The task of the competition was to assign ten thousand English text messages from the micro-blogging service Twitter automatically to the sentiment classes 'positive', 'neutral' and 'negative'. For this purpose, Jan and Maurice designed a neural network. Firstly, they trained it on a large data set of hundreds of millions of tweets, which had positive or negative smileys in the text. Thereby the computer could automatically find correlations between patterns in the text and the presence of a positive or negative smiley, respectively, which can convey the corresponding sentiment. In this way, inherent rules evolved by going through large amounts of data.

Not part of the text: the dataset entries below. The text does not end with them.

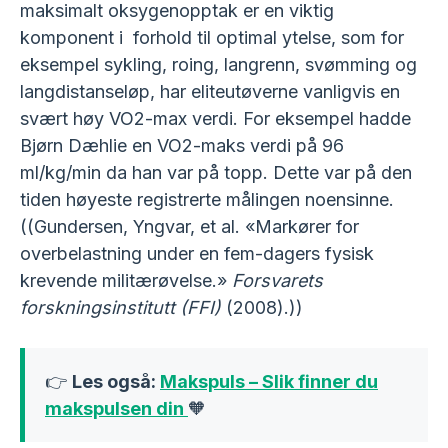
maksimalt oksygenopptak er en viktig
komponent i forhold til optimal ytelse, som for
eksempel sykling, roing, langrenn, svømming og
langdistanseløp, har eliteutøverne vanligvis en
svært høy VO2-max verdi. For eksempel hadde
Bjørn Dæhlie en VO2-maks verdi på 96
ml/kg/min da han var på topp. Dette var på den
tiden høyeste registrerte målingen noensinne.
((Gundersen, Yngvar, et al. «Markører for
overbelastning under en fem-dagers fysisk
krevende militærøvelse.»
Forsvarets
forskningsinstitutt (FFI)
(2008).))
👉
Les også:
Makspuls – Slik finner du
makspulsen din
🧡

At the competition, the accuracy of their algorithm was compared to ten thousand hand-annotated tweets. Jan and Maurice reached an accuracy of 63 percent compared to the manual labels – and outperformed all other teams from more than 20 countries. This value might not sound impressive, however human raters typically agree on the sentiment of text in not more than 80 percent of cases. This illustrates how big a task it is for computers to get this right, in particular since tweets are very short and the language used is informal, often with slang and creative spelling. "We are really proud of Jan and Maurice' achievement," says Martin Jaggi, one of the supervisors of the Master’s students. "The competition is like an IQ test for the participating artificial intelligence systems."

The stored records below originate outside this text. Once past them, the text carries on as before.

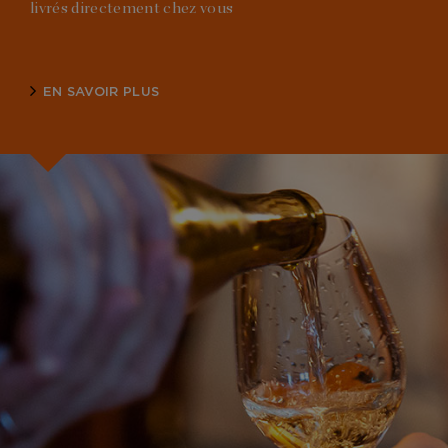
livrés directement chez vous
EN SAVOIR PLUS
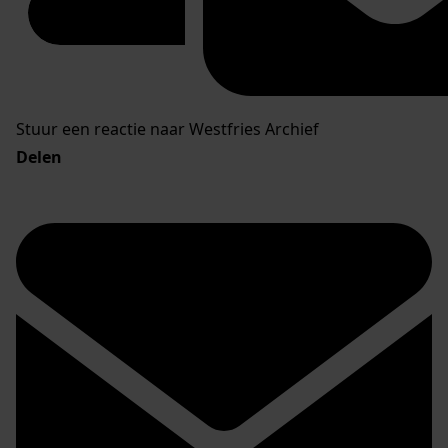
Stuur een reactie naar Westfries Archief
Delen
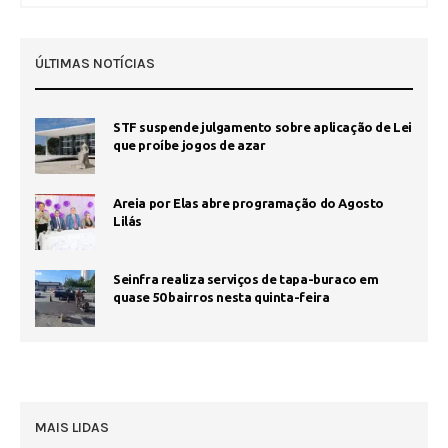
ÚLTIMAS NOTÍCIAS
STF suspende julgamento sobre aplicação de Lei
que proíbe jogos de azar
Areia por Elas abre programação do Agosto
Lilás
Seinfra realiza serviços de tapa-buraco em
quase 50 bairros nesta quinta-feira
MAIS LIDAS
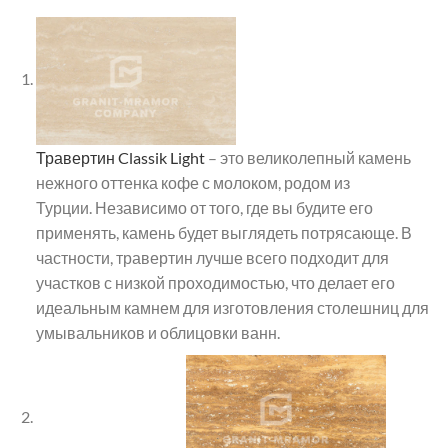
Травертин Classik Light
– это великолепный камень
нежного оттенка кофе с молоком, родом из
Турции. Независимо от того, где вы будите его
применять, камень будет выглядеть потрясающе. В
частности, травертин лучше всего подходит для
участков с низкой проходимостью, что делает его
идеальным камнем для изготовления столешниц для
умывальников и облицовки ванн.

In June 2016, Jan and Maurice will be invited to present their results at one of the leading conferences in computational linguistics in San Diego. They are already preparing for the next competition: to find out whether a text is written for example by a thirteen-year-old girl or a fifty-year-old man. The approach will be the same: training an algorithm on a large set of text documents annotated by age and gender of the writer.